On peut trouver la série pénible à regarder, inadaptée au binge watching – trop éprouvante. On peut détester ces personnages. Chacun.e trouvera à se situer sur l’échelle du mépris, de la pitié, de l’horreur. Pourtant c’est une série aimante. Si l’on ne goûte pas à l’angoisse, patienter au moins jusqu’au dernier plan du premier épisode : Asher, qu’une heure de film nous a montré médiocre, manipulateur et radin, écoute sa femme en train d’enregistrer la voix off sucrée de l’émission : « La ville parfaite n’existe pas. Mais à mes yeux, cette ville frôle la perfection. Les gens d’ici sont tellement vrais. » Asher semble perdu dans ses pensées. Long zoom-avant sur son visage de trentenaire mal grandi, épais et terne. Les nappes synthétiques d’Alice Coltrane enveloppent progressivement le plan. Que pense Asher à ce moment précis ? Nous ne sommes pas dans sa tête. C’est depuis un autre lieu que nous le regardons, l’homme inquiet, gloire et rebut de l’univers. Depuis la cruauté des dieux. Y aura-t-il plus beau visage de cinéma cette année ? Avec lui, par-delà l’angoisse nous sommes réconciliés.
- Genre de comédie qui repose sur la gêne, les situations embarrassantes. On cite souvent The Office comme représentant paradigmatique.

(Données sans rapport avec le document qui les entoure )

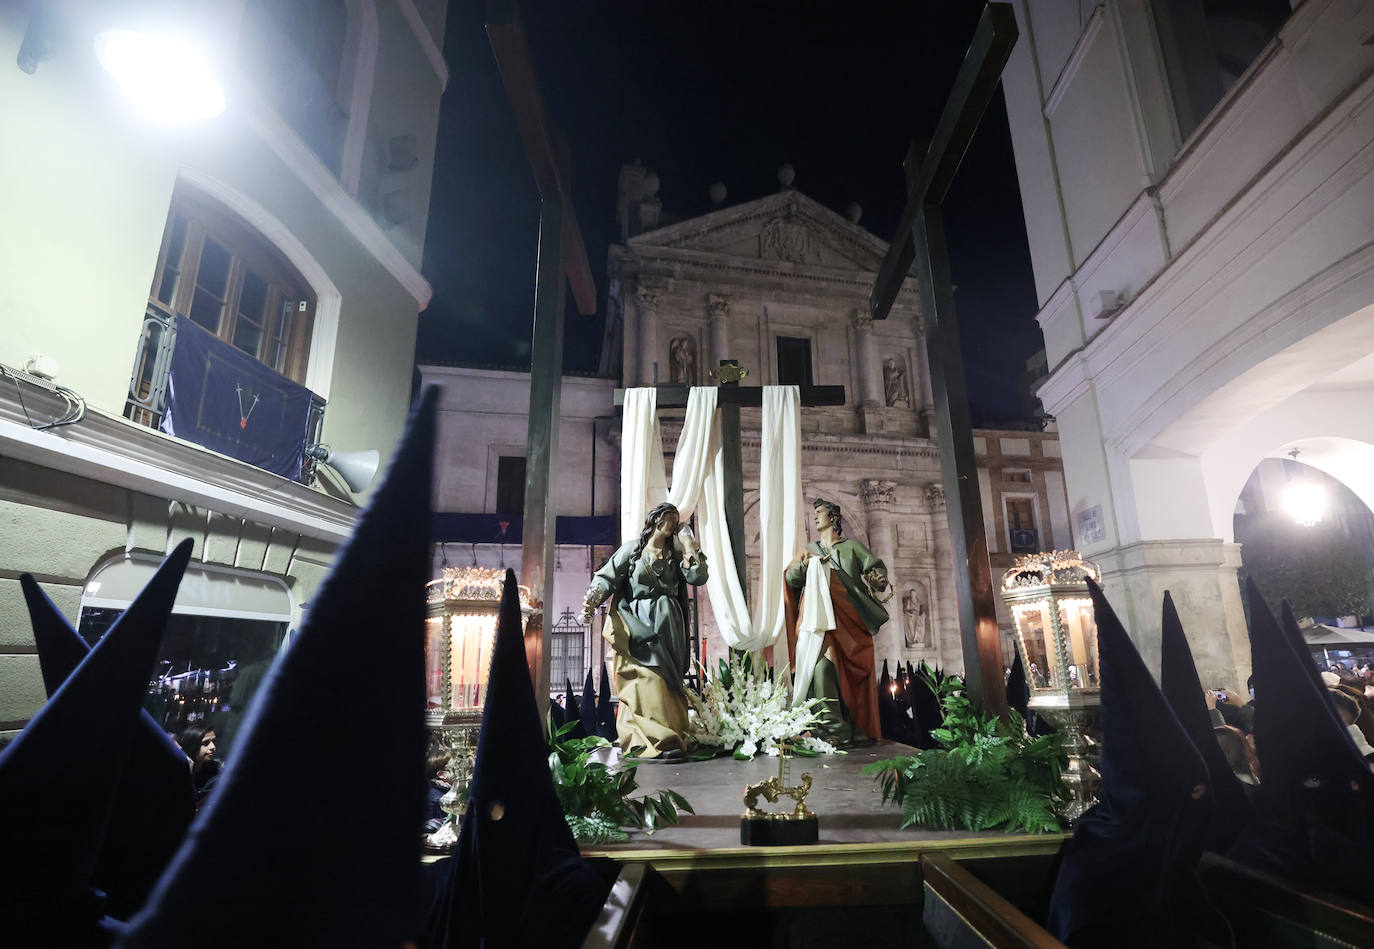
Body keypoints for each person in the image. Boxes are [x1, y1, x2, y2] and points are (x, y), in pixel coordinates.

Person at [581, 502, 707, 760]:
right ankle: (654, 741)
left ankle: (673, 734)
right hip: (640, 626)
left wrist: (690, 546)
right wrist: (593, 599)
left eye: (675, 521)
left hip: (669, 627)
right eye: (667, 518)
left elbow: (698, 577)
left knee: (669, 683)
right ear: (654, 520)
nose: (671, 524)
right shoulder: (633, 552)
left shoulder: (675, 554)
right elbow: (607, 577)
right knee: (648, 681)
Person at [784, 497, 889, 744]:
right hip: (818, 621)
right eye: (815, 513)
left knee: (842, 674)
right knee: (820, 668)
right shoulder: (810, 551)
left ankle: (847, 727)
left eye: (820, 512)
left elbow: (875, 570)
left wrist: (878, 579)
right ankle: (831, 728)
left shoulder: (851, 548)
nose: (816, 517)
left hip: (847, 622)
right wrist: (805, 566)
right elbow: (790, 580)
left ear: (833, 518)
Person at [177, 724, 220, 810]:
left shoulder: (216, 771)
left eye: (213, 742)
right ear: (192, 745)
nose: (213, 747)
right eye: (205, 743)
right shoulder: (177, 772)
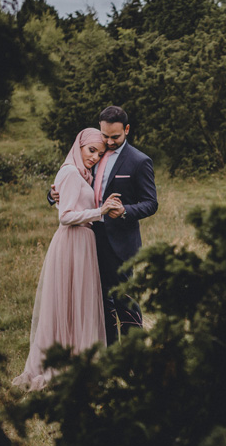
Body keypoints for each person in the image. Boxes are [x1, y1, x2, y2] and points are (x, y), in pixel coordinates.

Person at [14, 128, 122, 391]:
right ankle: (65, 364)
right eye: (91, 150)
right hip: (73, 242)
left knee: (75, 303)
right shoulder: (72, 172)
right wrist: (101, 211)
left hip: (81, 243)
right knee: (69, 303)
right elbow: (65, 216)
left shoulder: (80, 173)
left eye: (99, 152)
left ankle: (77, 359)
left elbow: (67, 202)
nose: (95, 157)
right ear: (79, 147)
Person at [51, 106, 159, 343]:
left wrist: (124, 211)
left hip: (120, 242)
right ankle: (107, 355)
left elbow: (151, 203)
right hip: (88, 238)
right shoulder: (92, 154)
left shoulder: (139, 161)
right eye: (105, 135)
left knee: (125, 300)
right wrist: (52, 195)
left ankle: (133, 356)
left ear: (127, 130)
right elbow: (71, 184)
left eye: (115, 137)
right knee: (99, 303)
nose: (109, 142)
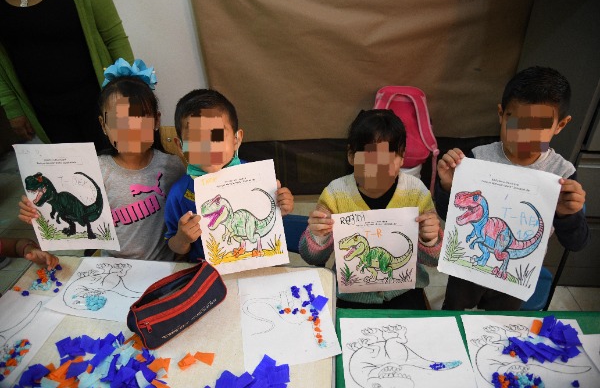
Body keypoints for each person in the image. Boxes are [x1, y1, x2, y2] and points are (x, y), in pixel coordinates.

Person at [435, 66, 590, 310]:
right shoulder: (475, 158)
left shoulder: (563, 174)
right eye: (516, 122)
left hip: (512, 280)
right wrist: (447, 186)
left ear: (560, 125)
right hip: (467, 272)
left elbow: (577, 242)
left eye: (539, 126)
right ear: (501, 114)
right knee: (453, 312)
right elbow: (450, 216)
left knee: (499, 325)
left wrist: (568, 214)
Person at [18, 59, 186, 261]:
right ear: (103, 125)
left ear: (156, 120)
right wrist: (37, 211)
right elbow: (65, 212)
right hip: (114, 268)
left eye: (140, 118)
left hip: (166, 267)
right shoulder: (94, 170)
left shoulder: (172, 167)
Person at [299, 109, 443, 310]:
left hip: (406, 291)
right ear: (351, 156)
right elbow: (312, 257)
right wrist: (318, 236)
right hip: (351, 295)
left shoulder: (416, 192)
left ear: (402, 158)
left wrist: (430, 239)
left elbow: (434, 260)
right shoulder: (335, 193)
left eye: (388, 157)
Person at [164, 89, 295, 262]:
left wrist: (283, 206)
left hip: (259, 266)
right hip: (206, 271)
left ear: (236, 139)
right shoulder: (179, 193)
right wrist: (182, 239)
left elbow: (272, 219)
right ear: (181, 146)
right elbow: (173, 244)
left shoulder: (256, 177)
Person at [0, 0, 133, 151]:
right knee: (72, 166)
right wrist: (12, 108)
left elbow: (115, 39)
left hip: (99, 100)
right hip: (45, 111)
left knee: (123, 158)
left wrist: (132, 91)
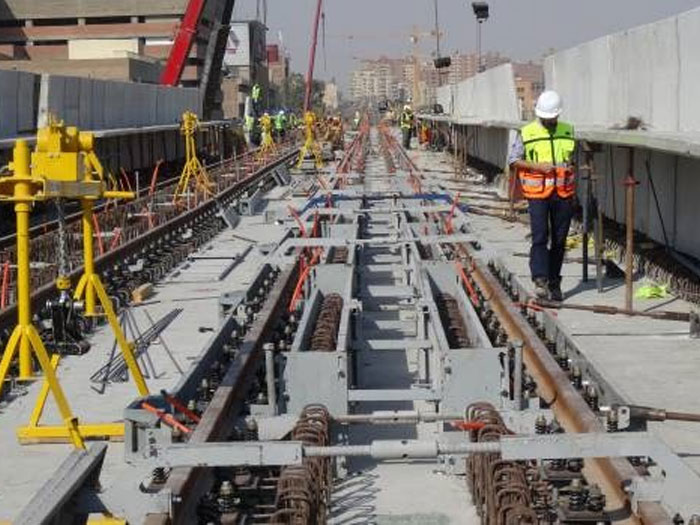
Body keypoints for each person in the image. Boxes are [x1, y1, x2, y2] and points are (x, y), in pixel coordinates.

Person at [508, 90, 576, 301]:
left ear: (557, 115)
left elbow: (572, 159)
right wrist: (538, 166)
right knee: (540, 236)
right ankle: (540, 279)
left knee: (559, 240)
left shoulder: (568, 130)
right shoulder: (527, 132)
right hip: (538, 193)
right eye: (544, 118)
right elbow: (513, 160)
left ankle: (554, 282)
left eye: (551, 118)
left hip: (563, 192)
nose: (548, 121)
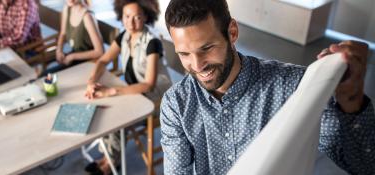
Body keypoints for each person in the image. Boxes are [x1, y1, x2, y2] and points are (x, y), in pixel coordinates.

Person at [160, 0, 375, 174]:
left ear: (232, 32)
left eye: (207, 48)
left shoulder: (293, 87)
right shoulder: (176, 104)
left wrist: (352, 104)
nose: (197, 65)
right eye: (184, 54)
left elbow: (364, 165)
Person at [83, 0, 171, 174]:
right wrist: (92, 80)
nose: (131, 22)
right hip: (136, 92)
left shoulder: (152, 43)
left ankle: (110, 162)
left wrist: (112, 91)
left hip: (157, 100)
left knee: (115, 116)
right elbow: (103, 60)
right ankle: (108, 156)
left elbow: (148, 84)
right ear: (121, 16)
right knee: (104, 107)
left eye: (137, 17)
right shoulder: (124, 36)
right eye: (127, 16)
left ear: (146, 16)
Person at [47, 0, 103, 73]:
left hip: (88, 63)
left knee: (48, 77)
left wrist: (72, 56)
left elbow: (99, 52)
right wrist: (59, 50)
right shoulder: (67, 9)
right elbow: (63, 33)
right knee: (44, 76)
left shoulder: (87, 16)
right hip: (74, 59)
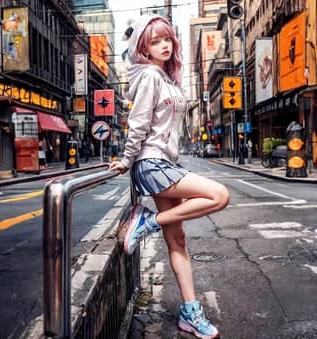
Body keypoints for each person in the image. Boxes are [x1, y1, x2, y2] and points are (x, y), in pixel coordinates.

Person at [109, 15, 229, 339]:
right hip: (152, 163)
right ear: (143, 49)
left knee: (178, 241)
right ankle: (147, 222)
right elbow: (138, 123)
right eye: (155, 41)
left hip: (166, 163)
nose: (164, 44)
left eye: (167, 39)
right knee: (219, 195)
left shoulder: (166, 78)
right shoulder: (149, 75)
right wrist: (125, 159)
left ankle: (190, 312)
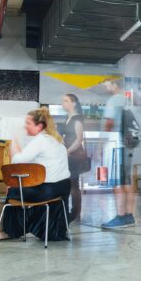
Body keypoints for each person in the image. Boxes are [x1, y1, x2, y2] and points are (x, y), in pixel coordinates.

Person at [4, 107, 72, 240]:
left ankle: (13, 231)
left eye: (28, 123)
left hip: (47, 191)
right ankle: (45, 230)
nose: (26, 126)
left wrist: (14, 141)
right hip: (63, 189)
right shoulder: (57, 140)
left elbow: (17, 161)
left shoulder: (41, 140)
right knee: (24, 189)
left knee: (12, 190)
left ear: (39, 126)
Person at [101, 79, 137, 228]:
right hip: (127, 145)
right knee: (127, 181)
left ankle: (120, 216)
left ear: (115, 85)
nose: (105, 86)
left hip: (116, 144)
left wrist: (101, 142)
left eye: (107, 83)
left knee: (117, 181)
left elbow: (109, 123)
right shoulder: (127, 100)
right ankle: (129, 215)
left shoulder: (114, 100)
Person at [60, 94, 89, 222]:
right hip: (69, 155)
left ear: (74, 103)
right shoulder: (68, 117)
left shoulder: (77, 119)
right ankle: (70, 212)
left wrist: (68, 151)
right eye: (63, 101)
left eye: (66, 101)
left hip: (75, 156)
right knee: (69, 184)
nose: (63, 103)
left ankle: (75, 213)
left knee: (73, 185)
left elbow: (79, 139)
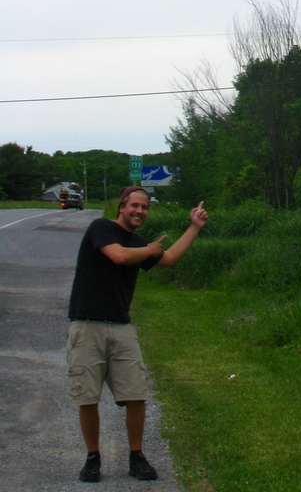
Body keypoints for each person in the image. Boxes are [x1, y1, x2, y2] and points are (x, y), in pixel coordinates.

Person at [67, 186, 208, 483]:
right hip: (87, 325)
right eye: (134, 206)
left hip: (121, 326)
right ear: (122, 207)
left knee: (136, 395)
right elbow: (118, 257)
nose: (139, 212)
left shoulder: (140, 243)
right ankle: (92, 458)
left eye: (144, 207)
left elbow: (167, 259)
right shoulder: (101, 228)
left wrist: (194, 227)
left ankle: (136, 456)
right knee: (87, 397)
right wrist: (150, 250)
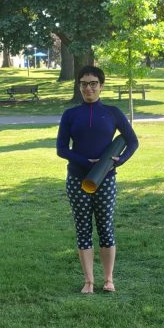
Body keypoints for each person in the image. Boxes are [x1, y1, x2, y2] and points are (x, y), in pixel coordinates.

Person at [56, 66, 139, 294]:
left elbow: (132, 142)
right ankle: (89, 281)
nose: (88, 88)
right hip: (77, 180)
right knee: (83, 229)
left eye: (93, 83)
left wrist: (119, 161)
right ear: (79, 86)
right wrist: (84, 161)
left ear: (101, 86)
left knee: (105, 228)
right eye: (84, 84)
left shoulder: (112, 112)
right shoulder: (70, 114)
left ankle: (109, 279)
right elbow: (61, 149)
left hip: (106, 179)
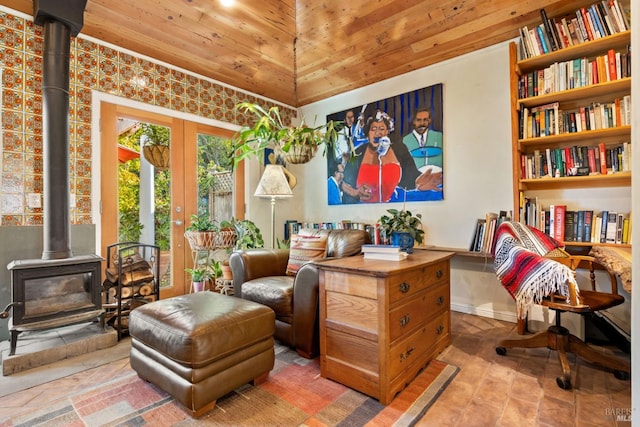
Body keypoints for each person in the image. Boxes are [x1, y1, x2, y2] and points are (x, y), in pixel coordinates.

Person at [342, 110, 443, 204]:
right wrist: (356, 193)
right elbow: (343, 183)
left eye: (382, 129)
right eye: (373, 129)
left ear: (387, 132)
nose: (378, 133)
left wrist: (418, 183)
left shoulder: (399, 149)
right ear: (368, 133)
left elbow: (412, 177)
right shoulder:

- The Rehearsal reposait sur un concept alambiqué : une émission de télé-réalité qui propose à des candidats redoutant un évènement dans leur vie (une confession à un proche, etc.) de répéter cet évènement avec des comédiens, dans des décors de studio simulant le lieu réel.
- La diégèse est l’espace-temps de la fiction. Les caméras du tournage de « Flipanthropy » font partie de la diégèse car elles existent comme objet dans la série. En revanche, à un premier niveau d’analyse, les caméras filmant la série elle-même (The Curse, réalisé par Nathan Fielder), n’existent pas dans la fiction.